Physics 11 – By using the LOL diagrams, students do not need to conjure up the Work-Energy Theorem. Instead, students can use first principles: by analyzing the LOL diagram and coming up with the conservation of energy equation, students can solve for any unknown. The work-energy theorem, while concise, is one extra level of abstraction that probably isn’t needed at this point. What is more important: that a student can plug numbers into the right formula or figure out what is happening with energy in the system? These aren’t mutually exclusive, but abstractions can lead to answers with understanding. This is seen all the time in math, physics, programming, etc.

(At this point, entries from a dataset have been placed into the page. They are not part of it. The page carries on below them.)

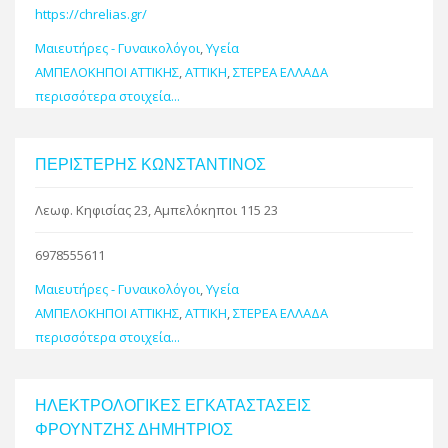
https://chrelias.gr/
Μαιευτήρες - Γυναικολόγοι
,
Υγεία
ΑΜΠΕΛΟΚΗΠΟΙ ΑΤΤΙΚΗΣ
,
ΑΤΤΙΚΗ
,
ΣΤΕΡΕΑ ΕΛΛΑΔΑ
περισσότερα στοιχεία...
ΠΕΡΙΣΤΕΡΗΣ ΚΩΝΣΤΑΝΤΙΝΟΣ
Λεωφ. Κηφισίας 23, Αμπελόκηποι 115 23
6978555611
Μαιευτήρες - Γυναικολόγοι
,
Υγεία
ΑΜΠΕΛΟΚΗΠΟΙ ΑΤΤΙΚΗΣ
,
ΑΤΤΙΚΗ
,
ΣΤΕΡΕΑ ΕΛΛΑΔΑ
περισσότερα στοιχεία...
ΗΛΕΚΤΡΟΛΟΓΙΚΕΣ ΕΓΚΑΤΑΣΤΑΣΕΙΣ
ΦΡΟΥΝΤΖΗΣ ΔΗΜΗΤΡΙΟΣ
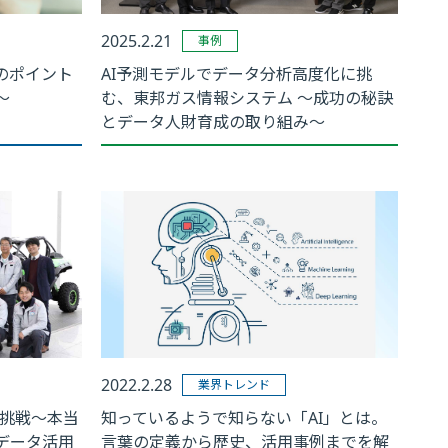
2025.2.21
事例
入のポイント
AI予測モデルでデータ分析高度化に挑
～
む、東邦ガス情報システム ～成功の秘訣
とデータ人財育成の取り組み～
2022.2.28
業界トレンド
の挑戦～本当
知っているようで知らない「AI」とは。
データ活用
言葉の定義から歴史、活用事例までを解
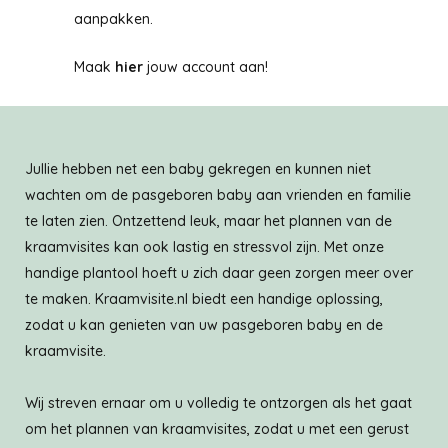
aanpakken.
Maak
hier
jouw account aan!
Jullie hebben net een baby gekregen en kunnen niet
wachten om de pasgeboren baby aan vrienden en familie
te laten zien. Ontzettend leuk, maar het plannen van de
kraamvisites kan ook lastig en stressvol zijn. Met onze
handige plantool hoeft u zich daar geen zorgen meer over
te maken. Kraamvisite.nl biedt een handige oplossing,
zodat u kan genieten van uw pasgeboren baby en de
kraamvisite.
Wij streven ernaar om u volledig te ontzorgen als het gaat
om het plannen van kraamvisites, zodat u met een gerust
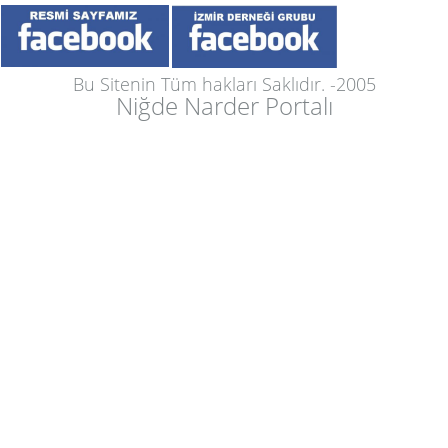
Bu Sitenin Tüm hakları Saklıdır. -2005
Niğde Narder Portalı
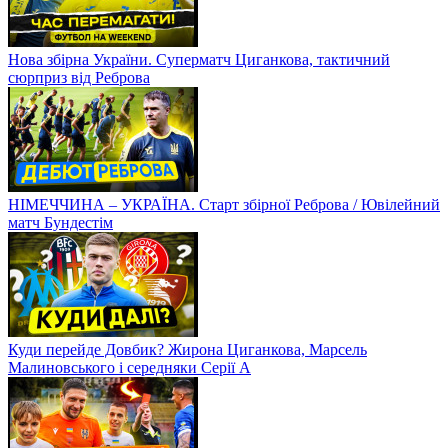
Нова збірна України. Суперматч Циганкова, тактичний
сюрприз від Реброва
НІМЕЧЧИНА – УКРАЇНА. Старт збірної Реброва / Ювілейний
матч Бундестім
Куди перейде Довбик? Жирона Циганкова, Марсель
Малиновського і середняки Серії А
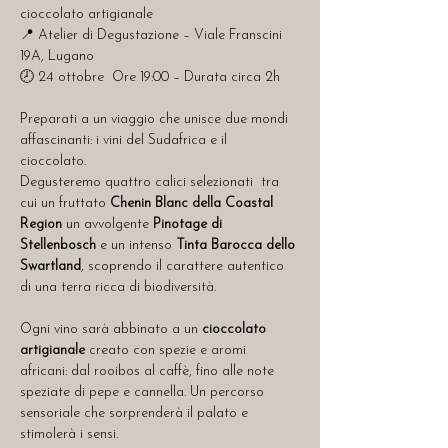
cioccolato artigianale
📍 Atelier di Degustazione – Viale Franscini 
19A, Lugano
🕗 24 ottobre  Ore 19:00 – Durata circa 2h
Preparati a un viaggio che unisce due mondi 
affascinanti: i vini del Sudafrica e il 
cioccolato. 
Degusteremo quattro calici selezionati  tra 
cui un fruttato 
Chenin Blanc della Coastal 
Region
 un avvolgente 
Pinotage di 
Stellenbosch
 e un intenso 
Tinta Barocca dello 
Swartland
, scoprendo il carattere autentico 
di una terra ricca di biodiversità.
Ogni vino sarà abbinato a un 
cioccolato 
artigianale
 creato con spezie e aromi 
africani: dal rooibos al caffè, fino alle note 
speziate di pepe e cannella. Un percorso 
sensoriale che sorprenderà il palato e 
stimolerà i sensi.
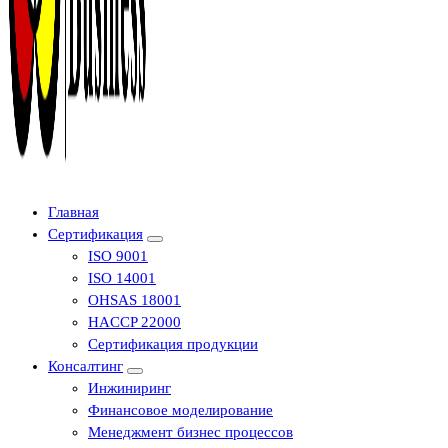
Центр сертификации в Уфе ( услуги по сертификации продукции ,
Главная
оформление декларации соответствия, отказного письма)
Сертификация
ISO 9001
ISO 14001
OHSAS 18001
HACCP 22000
Сертификация продукции
Консалтинг
Инжиниринг
Финансовое моделирование
Менеджмент бизнес процессов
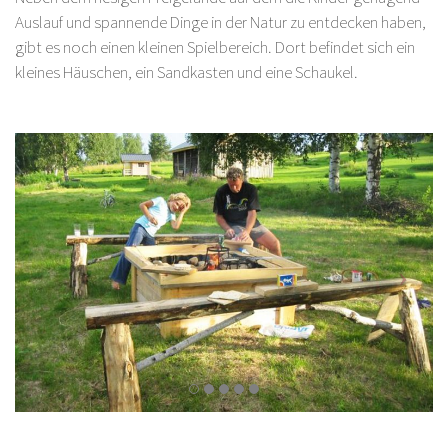
Auslauf und spannende Dinge in der Natur zu entdecken haben,
gibt es noch einen kleinen Spielbereich. Dort befindet sich ein
kleines Häuschen, ein Sandkasten und eine Schaukel.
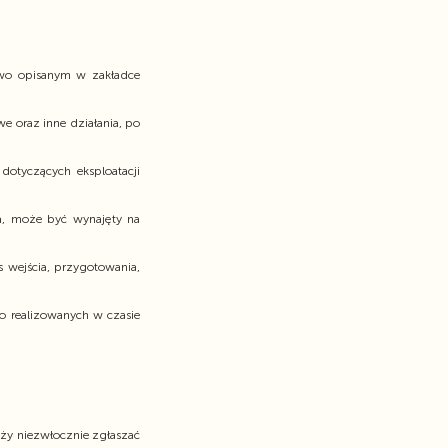
owo opisanym w zakładce
we oraz inne działania, po
otyczących eksploatacji
ia, może być wynajęty na
 wejścia, przygotowania,
o realizowanych w czasie
eży niezwłocznie zgłaszać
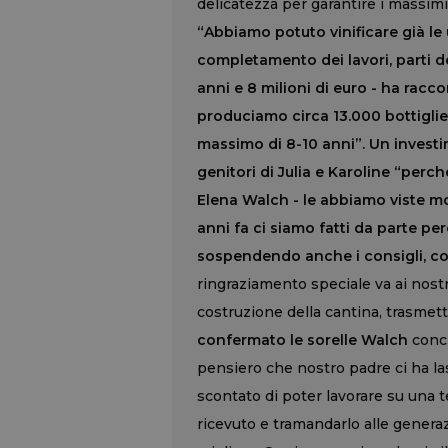
delicatezza per garantire i massimi 
“Abbiamo potuto vinificare già le
completamento dei lavori, parti d
anni e 8 milioni di euro - ha rac
produciamo circa 13.000 bottiglie e
massimo di 8-10 anni”. Un invest
genitori di Julia e Karoline “per
Elena Walch - le abbiamo viste mot
anni fa ci siamo fatti da parte pe
sospendendo anche i consigli, come
ringraziamento speciale va ai nost
costruzione della cantina, trasmett
confermato le sorelle Walch
concl
pensiero che nostro padre ci ha la
scontato di poter lavorare su una t
ricevuto e tramandarlo alle generaz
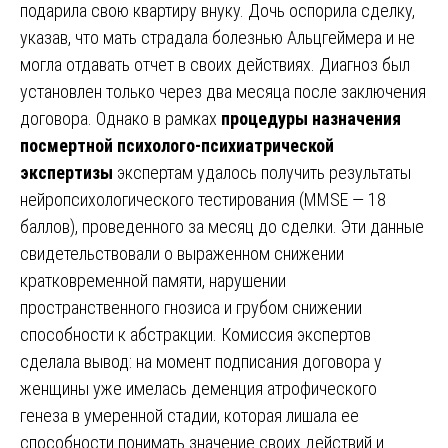
подарила свою квартиру внуку. Дочь оспорила сделку,
указав, что мать страдала болезнью Альцгеймера и не
могла отдавать отчет в своих действиях. Диагноз был
установлен только через два месяца после заключения
договора. Однако в рамках
процедуры назначения
посмертной психолого-психиатрической
экспертизы
экспертам удалось получить результаты
нейропсихологического тестирования (MMSE — 18
баллов), проведенного за месяц до сделки. Эти данные
свидетельствовали о выраженном снижении
кратковременной памяти, нарушении
пространственного гнозиса и грубом снижении
способности к абстракции. Комиссия экспертов
сделала вывод: на момент подписания договора у
женщины уже имелась деменция атрофического
генеза в умеренной стадии, которая лишала ее
способности понимать значение своих действий и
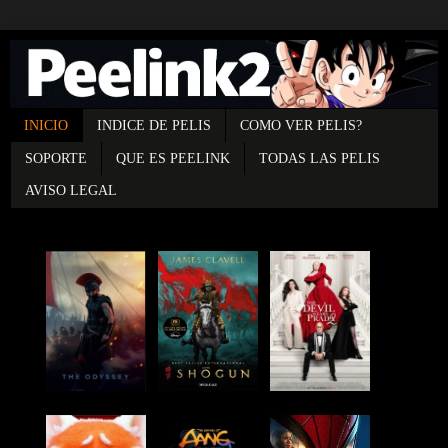
INICIO
INDICE DE PELIS
COMO VER PELIS?
SOPORTE
QUE ES PEELINK
TODAS LAS PELIS
AVISO LEGAL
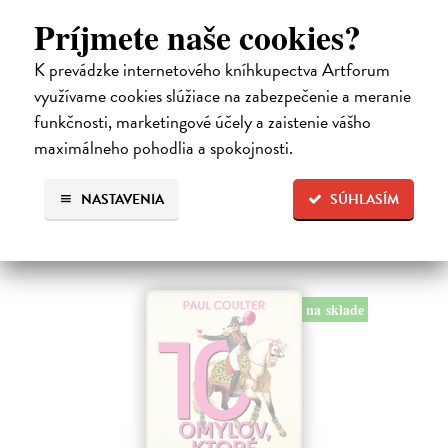
Chlapec kometa
Príjmete naše cookies?
Cogitore Baptiste
| Kniha
K prevádzke internetového kníhkupectva Artforum
Neuvěřitelný příběh mladičkého „básníka z Terezína“ Hanuše
Hachenburga (1929–1944). Baptiste Cogitore jemně, s velkou
využívame cookies slúžiace na zabezpečenie a meranie
empatií proniká do krátkého, pohnutého a přitom bohatého života
funkčnosti, marketingové účely a zaistenie vášho
židovského chlapce…
maximálneho pohodlia a spokojnosti.
Zasielame do 12 dní
16,38 €
NASTAVENIA
SÚHLASÍM
18,20 €
?
na sklade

For problem solving, each step is simple and achievable but these are multi-step questions. They can be difficult for students while they learn to assimilate several ideas at the same time.
Physics 11 – Working on Work was the topic for the day. We had discussed in class how working is the idea of transferring energy into a system. As well, I had introduced the idea that energy is the area under a Force-displacement graph. From this, it was relatively easy for the students to grasp that W=Fd.
The formula itself is easy to grapple with. However, the nuances need clarification. So went through 4 examples to illustrate 4 main points:
- Work is calculated from applied forces, not a net force
- Something has to move in order for there to be work. I briefly explained that even a transfer of heat is a type of work, where the “thing” that moves are all of the particles (as per the Kinetic Molecular Theory).
- We only need to consider the component of the force that is in the same direction as the movement
- Work, while being a scalar, can be represented as a negative quantity which refers to a transfer of energy out of a system.
After going through the examples, the class then did some Peer Instruction with Plicker cards. One class went from 50% correct to 98% correct. The second class improved but still need an intervention – it went from 40% correct to about 60% correct.
I won’t use this question again, though. There is in fact a small bit of horizontal force acting on the mass equal to the force of friction between the mass and the hand. If μ = 0.1, then Ffr = 0.2 N, and the work done would be 0.4 J. Only a few students asked about this, so I guess for one more year I avoided confusing too many people.